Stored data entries
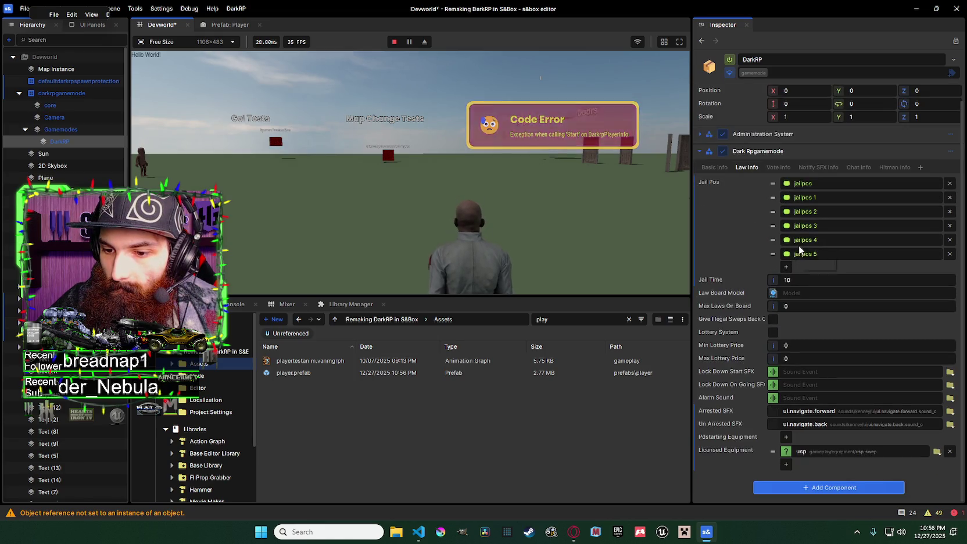
pyautogui.click(778, 167)
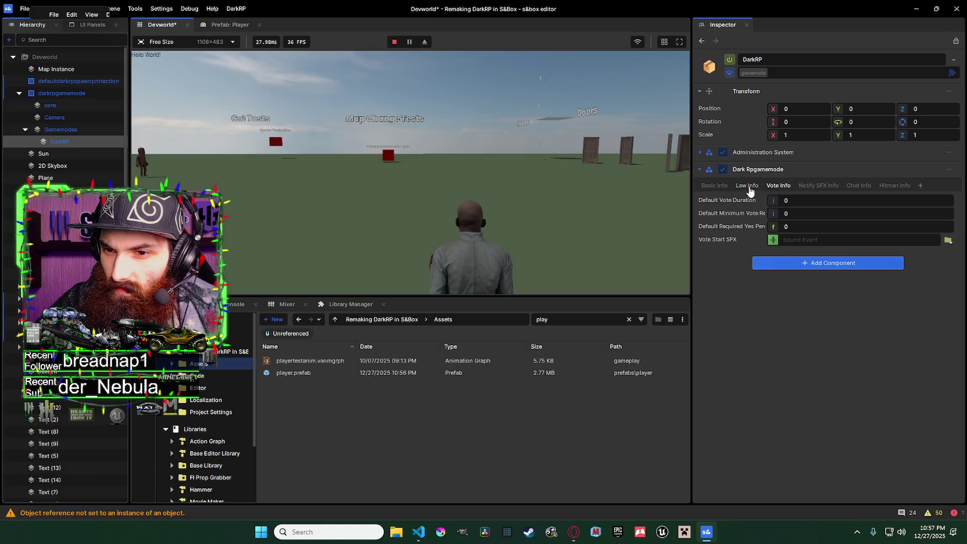
pyautogui.click(748, 185)
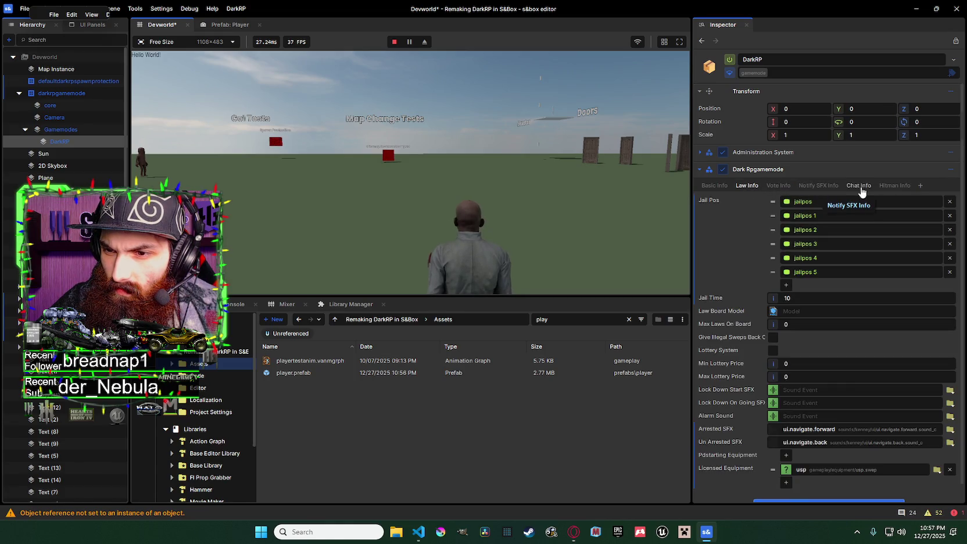
# Step: Look through the gamemode's chat, hitman and notification sound settings, ending on law
pyautogui.click(859, 186)
pyautogui.click(886, 186)
pyautogui.click(817, 186)
pyautogui.click(779, 186)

What you will do. Which lines above include the word "pyautogui"? Show each one.

Problem solution.
pyautogui.click(778, 167)
pyautogui.click(748, 185)
pyautogui.click(859, 186)
pyautogui.click(886, 186)
pyautogui.click(817, 186)
pyautogui.click(779, 186)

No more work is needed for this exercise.